Even were we to take judicial notice of the minute order, it does not show the failure to comply with ICWA notice requirements was harmless error. It is not relevant to the issue of whether there has been compliance with notice requirements, but shows only that a second section 366.26 hearing has been scheduled "to give proper notice." The ICWA requires notice be given of the pending proceedings and the right of intervention to the tribe or, if the tribe is unknown, to the BIA "where the court knows or has reason to know that an Indian child is involved . . . ." (25 U.S.C. § 1912(a).) The court had reason to know Isaiah might be an Indian child.

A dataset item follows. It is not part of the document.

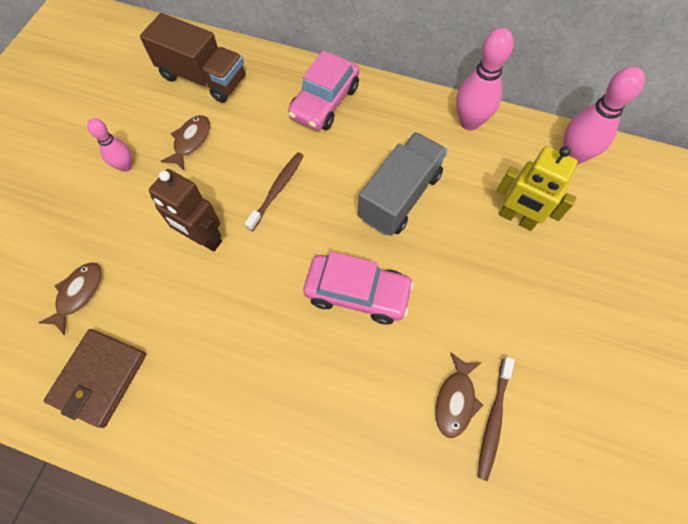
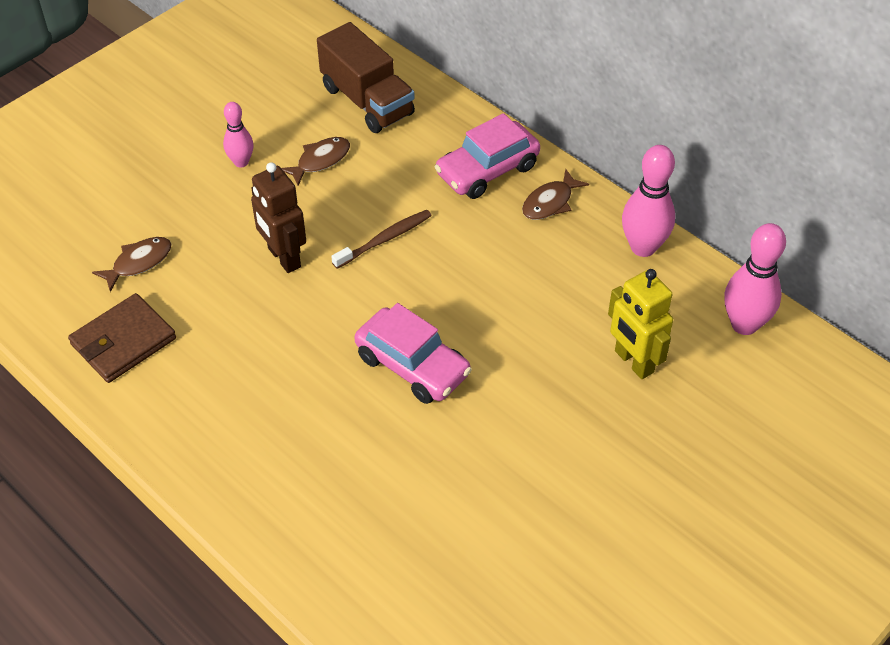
camera: 25 degrees right, 15 degrees down
(400, 196) = (514, 293): grey truck -> none
(455, 400) = (456, 497): brown fish -> brown fish (550, 202)
(493, 420) = (484, 530): brown toothbrush -> none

The statute requires "[n]o foster care placement or termination of parental rights proceeding shall be held until at least ten days after receipt of notice . . . ." (Ibid.) The setting of a second section 366.26 hearing at a later date does not render harmless the error in failing to provide notice before the jurisdictional/dispositional hearings.
DISPOSITION
Let a writ of mandate issue directing the juvenile court to vacate its August 13, 2003, disposition order setting a section 366.26 hearing and to conduct further proceedings to determine if the Agency has now complied with the notice requirements of the ICWA. If after proper inquiry and notice a tribe exercises a right to intervene, the court is directed to conduct a new dispositional hearing. If a tribe does not exercise a right to intervene, the court is authorized to reinstate the previous disposition order. This opinion is final immediately as to this court. (Cal. Rules of Court, rule 24 (b)(3).)
WE CONCUR: HUFFMAN, Acting P. J., NARES, J. --------------- Notes: All statutory references are to the Welfare and Institutions Code.